Commodities Plunge Continues

We had observed that commodities prices looked overbought, historically fell during recessions, and in recent years had been strongly influenced by emerging market demand, which looked vulnerable to a US slowdown. These observations have proven out much sooner than we anticipated. Commodities continued their fall today.

From Bloomberg;

Gold headed for its biggest weekly drop in 25 years, leading a drop in commodity prices, after the dollar rallied and concern mounted a U.S.-led slowdown in the global economy will reduce consumption of raw materials.

Oil fell below $100 a barrel for the first time since March 5, soybeans erased this year’s gains and cocoa headed for its steepest decline since at least 1986. The UBS Bloomberg Constant Maturity Commodity Index, down 3.2 percent as of 9:30 a.m. in New York, is having its worst week since at least 1997, led by declines in silver, cocoa and sugar.

* [Description of the task]:
Carry the commodities price drop passage forward from its last sentence. The lines that come next are separate material with no connection to the passage on the commodities price drop.

* [Available data]:
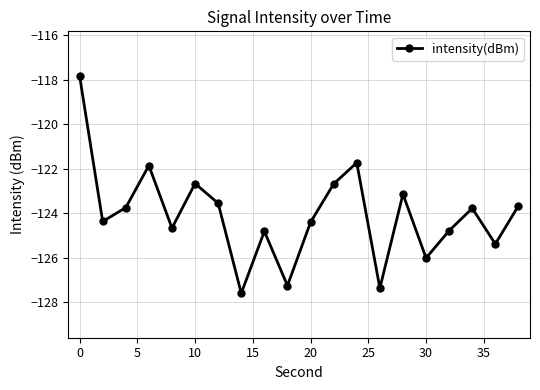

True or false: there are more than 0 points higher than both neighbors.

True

* [Final answer]:
“Global recession fears are causing selling pressure in all commodities,” said James Mound, head analyst for MoundReport.com, a commodities newsletter, in Palm Coast, Florida. “The markets are focusing on want-based items instead of need-based items.”

Gold in London has plunged 11 percent from its record $1,032.70 an ounce on March 17 after the Federal Reserve cut its overnight-lending rate less than expected by 75 basis points to 2.25 percent. The dollar has recovered 3 percent from an all-time low against the euro and rallied almost 4 percent from a 12-year low against the yen.

Commodities have advanced in each of the past six years, driven by demand from China seeking to feed its population and power its expanding economy. The dollar’s slide has boosted demand for raw materials, which become cheaper for buyers holding other currencies, while some investors are seeking higher returns following a slump in equities.

The money flowing into commodities is “absolutely enormous,” James Proudlock, commodity product head for Europe, Middle East and Asia at JPMorgan Securities Ltd., said at a sugar conference yesterday in Geneva.

There are 361 commodity funds that had $98 billion in assets as of Feb. 28, compared with 345 funds with $80 billion at the end of 2007, he said.

The rally, according to Paul Touradji of the $3.5 billion hedge fund Touradji Capital Management LP, was a “buying orgy” that had inflated prices and increased the risks of a collapse.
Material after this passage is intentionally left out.